Thursday, October 30, 2008

Now I lay me down to sleep...

Did you ever awaken from a dream only to realize that you were dreaming and actually waking? I had a dream many years ago, it seemed so real to me, almost like a premonition. I could tell you every single detail...there was a campfire, there was a hearth made of stone with a wire rack were I was warming a pot of coffee, the old fashioned type, silver with a little crystal looking gadget on top that allowed you to see the coffee peculating.

Today felt like I was in a waking dream, actually a real nightmare. In the course of a couple of days everything has changed. Today Lin did not eat food; she did not leave the bed; she does not speak coherently any longer; she did not want any medicine; she told me that she did not want to die.

We put her to bed around 10pm the night before. I was not feeling well at all and crashed for the first time since this all began. Apparently, I fell asleep on the chair next to her as she lay on the couch, this was mid afternoon. Marti tried to wake me for dinner and I could be roused. I only awoke when I heard everyone talk about how they would move Lin to bed. Well, I was not the only who slept the afternoon; Lin fell asleep earlier in the day when Pastor Mike came by to talk about her services.

I spent an hour straightening our bedroom, getting meds ready for the night and the morning as well as getting water and juice in insulated coffee cups (they stay cold throughout the night as Lin likes cold drinks). I decided that I needed to stay up and read as I guessed Lin would wake around 1:30am as she had in the past after sleeping for many hours. Like clockwork she awoke at 1:23am. I got her meds, water, etc., but was not able to calm her, only agitate her. She spoke Marlene's name several times. At 2:15am I woke Marlene up to speak to Lin. For most of the day, Lin was only mumbling, half conscious half asleep. She clearly articulated, " I do not want to die". What does one say? How does one respond to this? I could only answer that there was nothing that I could do. Her path is set, her death will happen; it is up to her to pick the right time.

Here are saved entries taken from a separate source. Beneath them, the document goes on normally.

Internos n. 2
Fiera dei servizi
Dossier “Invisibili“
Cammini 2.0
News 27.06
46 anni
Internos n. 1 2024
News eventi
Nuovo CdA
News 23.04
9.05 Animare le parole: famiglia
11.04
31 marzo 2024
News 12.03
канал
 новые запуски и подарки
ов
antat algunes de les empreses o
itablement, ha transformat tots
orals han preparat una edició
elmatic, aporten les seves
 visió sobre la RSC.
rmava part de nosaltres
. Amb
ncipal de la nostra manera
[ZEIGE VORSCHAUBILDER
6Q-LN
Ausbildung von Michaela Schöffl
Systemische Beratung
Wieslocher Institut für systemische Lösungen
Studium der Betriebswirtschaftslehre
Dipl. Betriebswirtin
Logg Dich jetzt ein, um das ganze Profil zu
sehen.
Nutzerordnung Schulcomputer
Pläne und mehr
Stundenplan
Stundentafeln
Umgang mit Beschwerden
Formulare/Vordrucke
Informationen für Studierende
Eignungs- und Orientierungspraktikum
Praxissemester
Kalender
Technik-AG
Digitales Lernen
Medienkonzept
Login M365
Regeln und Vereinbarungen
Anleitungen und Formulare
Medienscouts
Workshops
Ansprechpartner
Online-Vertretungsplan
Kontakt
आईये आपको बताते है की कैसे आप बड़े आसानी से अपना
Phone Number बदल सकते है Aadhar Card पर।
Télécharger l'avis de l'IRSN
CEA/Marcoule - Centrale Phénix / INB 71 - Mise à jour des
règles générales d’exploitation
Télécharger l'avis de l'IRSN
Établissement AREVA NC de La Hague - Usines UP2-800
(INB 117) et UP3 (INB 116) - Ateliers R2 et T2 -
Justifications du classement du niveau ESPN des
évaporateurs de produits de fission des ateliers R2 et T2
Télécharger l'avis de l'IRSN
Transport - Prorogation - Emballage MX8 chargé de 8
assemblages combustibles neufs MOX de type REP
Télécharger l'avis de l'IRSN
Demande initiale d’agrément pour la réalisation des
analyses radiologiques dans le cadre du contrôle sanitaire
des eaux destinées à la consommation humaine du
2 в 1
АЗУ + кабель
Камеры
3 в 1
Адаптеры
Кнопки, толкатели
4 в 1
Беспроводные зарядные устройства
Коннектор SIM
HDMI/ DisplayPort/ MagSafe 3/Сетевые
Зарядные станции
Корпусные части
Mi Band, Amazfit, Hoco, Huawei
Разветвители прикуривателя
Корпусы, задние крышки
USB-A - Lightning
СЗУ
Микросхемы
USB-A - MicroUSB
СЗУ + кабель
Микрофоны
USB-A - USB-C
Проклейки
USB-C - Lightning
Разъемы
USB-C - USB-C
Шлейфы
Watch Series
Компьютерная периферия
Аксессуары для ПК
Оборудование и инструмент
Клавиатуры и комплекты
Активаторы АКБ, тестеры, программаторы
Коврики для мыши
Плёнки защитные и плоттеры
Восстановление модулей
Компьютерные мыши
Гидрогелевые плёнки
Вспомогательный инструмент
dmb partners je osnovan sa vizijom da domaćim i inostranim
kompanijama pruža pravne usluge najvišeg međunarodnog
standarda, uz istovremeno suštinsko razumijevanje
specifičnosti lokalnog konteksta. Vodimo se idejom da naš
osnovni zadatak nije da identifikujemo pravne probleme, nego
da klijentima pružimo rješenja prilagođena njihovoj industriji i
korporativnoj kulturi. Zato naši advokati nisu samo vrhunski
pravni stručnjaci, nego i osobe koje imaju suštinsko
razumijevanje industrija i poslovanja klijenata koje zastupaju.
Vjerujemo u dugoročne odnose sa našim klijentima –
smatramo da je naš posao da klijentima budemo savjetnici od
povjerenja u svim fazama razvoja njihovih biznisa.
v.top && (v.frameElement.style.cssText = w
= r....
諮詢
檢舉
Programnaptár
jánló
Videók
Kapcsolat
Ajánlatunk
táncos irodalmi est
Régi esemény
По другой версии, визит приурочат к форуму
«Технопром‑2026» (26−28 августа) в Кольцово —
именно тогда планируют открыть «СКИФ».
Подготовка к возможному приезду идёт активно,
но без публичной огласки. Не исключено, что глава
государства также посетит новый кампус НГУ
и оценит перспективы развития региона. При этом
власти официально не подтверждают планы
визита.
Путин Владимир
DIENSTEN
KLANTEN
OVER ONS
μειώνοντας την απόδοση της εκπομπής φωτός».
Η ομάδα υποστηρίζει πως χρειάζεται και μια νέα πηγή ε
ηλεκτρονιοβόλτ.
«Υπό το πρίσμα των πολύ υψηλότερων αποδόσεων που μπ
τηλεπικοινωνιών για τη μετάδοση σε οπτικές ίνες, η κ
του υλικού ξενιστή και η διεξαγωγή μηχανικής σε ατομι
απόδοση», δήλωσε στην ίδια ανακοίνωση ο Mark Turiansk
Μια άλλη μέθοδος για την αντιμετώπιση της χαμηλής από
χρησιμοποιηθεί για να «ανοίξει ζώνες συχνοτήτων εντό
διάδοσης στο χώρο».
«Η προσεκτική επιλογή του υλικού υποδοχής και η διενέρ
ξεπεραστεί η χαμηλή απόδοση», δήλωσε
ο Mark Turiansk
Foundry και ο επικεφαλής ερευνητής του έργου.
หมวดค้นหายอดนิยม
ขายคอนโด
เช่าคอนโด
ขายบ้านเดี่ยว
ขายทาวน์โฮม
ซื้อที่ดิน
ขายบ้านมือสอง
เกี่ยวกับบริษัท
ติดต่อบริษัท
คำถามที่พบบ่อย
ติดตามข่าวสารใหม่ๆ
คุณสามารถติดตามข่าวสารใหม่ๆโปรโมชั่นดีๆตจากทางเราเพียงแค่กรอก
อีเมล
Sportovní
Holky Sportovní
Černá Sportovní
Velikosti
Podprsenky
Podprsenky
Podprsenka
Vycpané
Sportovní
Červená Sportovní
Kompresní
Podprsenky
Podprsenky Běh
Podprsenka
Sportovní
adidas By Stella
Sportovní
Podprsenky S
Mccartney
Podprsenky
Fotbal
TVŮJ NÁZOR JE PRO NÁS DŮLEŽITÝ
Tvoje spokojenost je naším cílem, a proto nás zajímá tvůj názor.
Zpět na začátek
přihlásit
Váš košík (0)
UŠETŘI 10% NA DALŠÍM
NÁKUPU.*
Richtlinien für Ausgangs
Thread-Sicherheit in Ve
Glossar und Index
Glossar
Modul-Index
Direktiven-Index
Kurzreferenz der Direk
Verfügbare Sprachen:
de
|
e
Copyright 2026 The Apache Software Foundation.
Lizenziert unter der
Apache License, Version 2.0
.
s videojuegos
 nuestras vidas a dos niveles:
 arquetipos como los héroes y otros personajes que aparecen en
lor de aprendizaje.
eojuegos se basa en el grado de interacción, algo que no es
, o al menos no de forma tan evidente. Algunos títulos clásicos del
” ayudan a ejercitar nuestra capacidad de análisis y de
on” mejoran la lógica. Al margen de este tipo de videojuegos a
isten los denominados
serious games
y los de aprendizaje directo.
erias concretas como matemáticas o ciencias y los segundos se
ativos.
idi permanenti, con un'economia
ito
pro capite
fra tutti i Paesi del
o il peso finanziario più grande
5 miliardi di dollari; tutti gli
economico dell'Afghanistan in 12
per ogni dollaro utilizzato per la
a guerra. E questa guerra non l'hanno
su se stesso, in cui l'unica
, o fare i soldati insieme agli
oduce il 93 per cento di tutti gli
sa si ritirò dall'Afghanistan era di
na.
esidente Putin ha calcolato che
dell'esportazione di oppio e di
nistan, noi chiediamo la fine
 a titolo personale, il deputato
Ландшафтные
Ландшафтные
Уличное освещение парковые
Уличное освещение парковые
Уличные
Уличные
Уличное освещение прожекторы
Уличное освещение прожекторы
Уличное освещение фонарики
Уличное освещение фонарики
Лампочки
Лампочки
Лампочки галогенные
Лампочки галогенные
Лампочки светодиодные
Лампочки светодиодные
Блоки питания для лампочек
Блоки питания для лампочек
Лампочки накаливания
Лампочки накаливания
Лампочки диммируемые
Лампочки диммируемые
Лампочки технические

I prepared some meds for her and hoped they would put her at ease. She finally gave in to the meds and fell asleep. Marlene went back to the couch and I to the futon in the bedroom. At 3:30am, Lin once again articulated clearly into the dark room, that she did not want to die. I got up to check on her, she was soundly sleeping. I could not fall back to sleep, so I read for a while.

I got Lin up around 8:30am to start with her daily med routine. We are no longer able administer them orally and cannot give her a full cocktail as not all of them will dissolve the same. It takes three of us to give her pain meds, etc. Lin no longer expresses her likes or dislikes via voice, but through grunts and other facial expressions. I think she would prefer to take her meds the good old fashioned way. Yesterday, we found two more tumors on her right side, below her breast, on her ribs. She had been holding on to that side for the last couple of days and complaining of pain. We should have checked sooner. Each time we roll her to change her clothing, the sheets or give her meds, it causes her extreme pain.

She told me this morning that she was dying and wanted to talk to Pastor Mike. I called upon him and he responded quickly. Mike spent several hours with us. Lin continues to linger in a twilight. She is no longer with us, but she has yet to leave. Mike spoke to her in a soft, pleasant voice, coaxing her to let go, to leave the pain behind, that it was alright for her to rest. She would have none of it. Her pulse remains strong, although at 143 (per the nurses read-out).

Lin is currently experiencing what is known as terminal restlessness - http://www.hospicepatients.org/terminal-agitation.html

Her body is giving out, however, her spirit and her soul are not yet ready to leave us. The folks from Hospice tell us that other than the cancer, Lin was healthy when all this started. Most patients exhibiting the type, grade and metastasis of cancer would most likely not be of this earth today; however, our Lin continues to defy the odds.

We pray that she is delivered from her pain. I pray that she finds what she seeks; that for which she is waiting. I don't like this nightmare, too many of the details linger in my mind daily. I hear a pulse in my ears even when I am away from Lin's side. Tomorrow is new day, another chance to end her suffering.

"Now I lay me down to sleep, I pray the Lord my soul to keep; Should I die before I wake, I pray the Lord my soul to take."